Outcome-based (retrospective) sampling
Cases and controls
Odds ratio
Selection bias
Recall bias
Matching and confounding control
Rare-disease assumption

Mechanisms

Subjects are enrolled on the basis of outcome status, then their history of exposure is reconstructed and compared. The design's natural effect measure is the odds ratio — the odds of exposure among cases divided by the odds of exposure among controls — which, when the outcome is rare, approximates the risk ratio that a cohort study would yield (the rare-disease assumption). Jerome Cornfield gave the formal argument that the exposure odds ratio estimates the disease odds ratio, making the design quantitatively interpretable. Controls must be sampled from the same source population that produced the cases so that they represent the exposure distribution of the population at risk.

Clinical relevance

Case-control studies provide much of the observational evidence behind known risk factors for disease, and reading them critically is part of evidence appraisal in the health sciences. They are a reference design for understanding how exposure-outcome associations are estimated; they describe how evidence is generated and are not a basis for individual diagnostic or treatment decisions.

Epidemiology

The design is especially suited to rare outcomes and to diseases with long latency, where a cohort study would require very large samples or long follow-up. The landmark application is the Doll and Hill (1950) study linking smoking to lung cancer, which compared lung-cancer patients with non-cancer hospital controls and helped establish the design as a tool of modern epidemiology.

History

Outcome-based comparison has roots in nineteenth-century medicine, but the modern case-control study was consolidated in mid-twentieth-century cancer epidemiology. Doll and Hill's 1950 investigation of smoking and lung cancer is the canonical early example, and Cornfield's 1951 paper supplied the statistical justification for estimating relative risk from the odds ratio.

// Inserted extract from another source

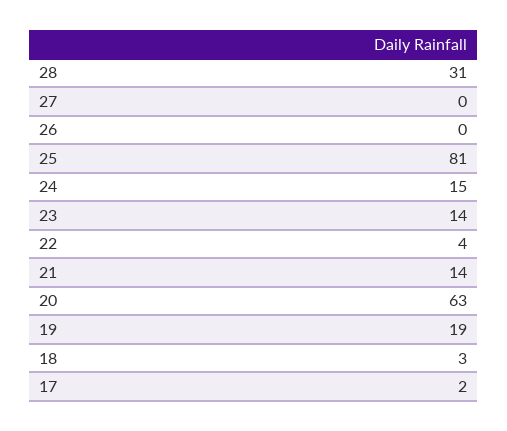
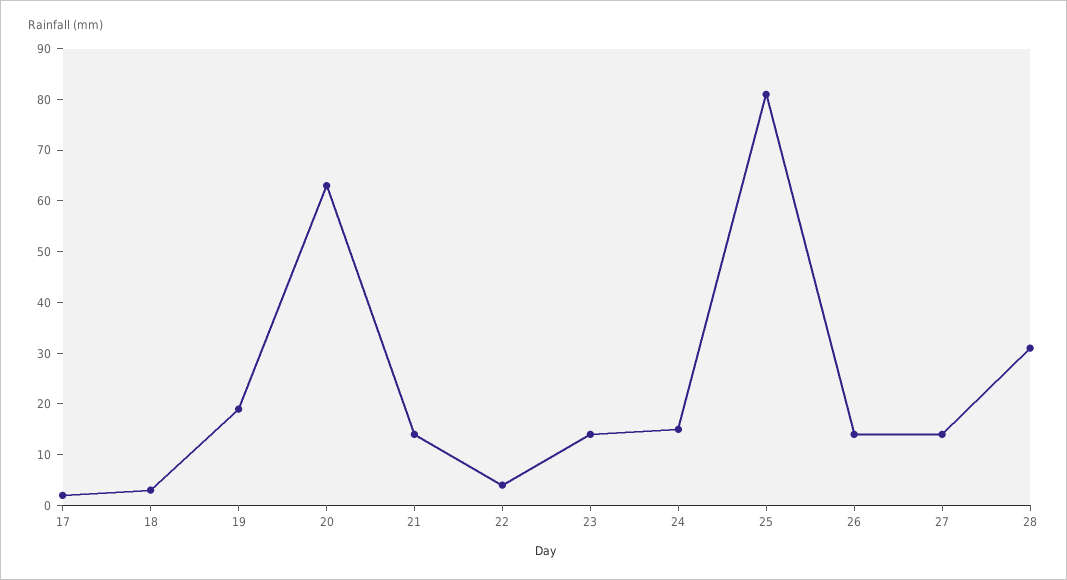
27: 0 -> 15
26: 0 -> 15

Breslow and Day's 1980 monograph then codified the analytic methods, and the design became a workhorse of chronic-disease epidemiology.

Debates

How should controls be selected?: Valid inference depends on controls representing the exposure distribution of the population that generated the cases; hospital, population, and neighbourhood controls each carry different selection-bias risks, and the choice remains a central methodological judgement.
How much does recall bias threaten validity?: Because exposure is ascertained after the outcome is known, cases may recall or report past exposures differently from controls, a bias the design cannot fully eliminate and that must be addressed by design and analysis.

Key figures

Richard Doll
Austin Bradford Hill
Jerome Cornfield
Kenneth Schulz
David Grimes

Seminal works

doll-hill-1950
cornfield-1951
breslow-day-1980
schulz-grimes-2002

Frequently asked questions

Why does a case-control study report an odds ratio instead of a risk ratio?: Because subjects are sampled by outcome status, the design cannot directly estimate incidence or absolute risk; the odds ratio is the measure it can estimate, and it approximates the risk ratio when the outcome is rare.
What is the main weakness of a case-control study?: It is vulnerable to selection bias (in how controls are chosen) and recall bias (in how past exposure is reported), because outcome status is already known when exposure is measured.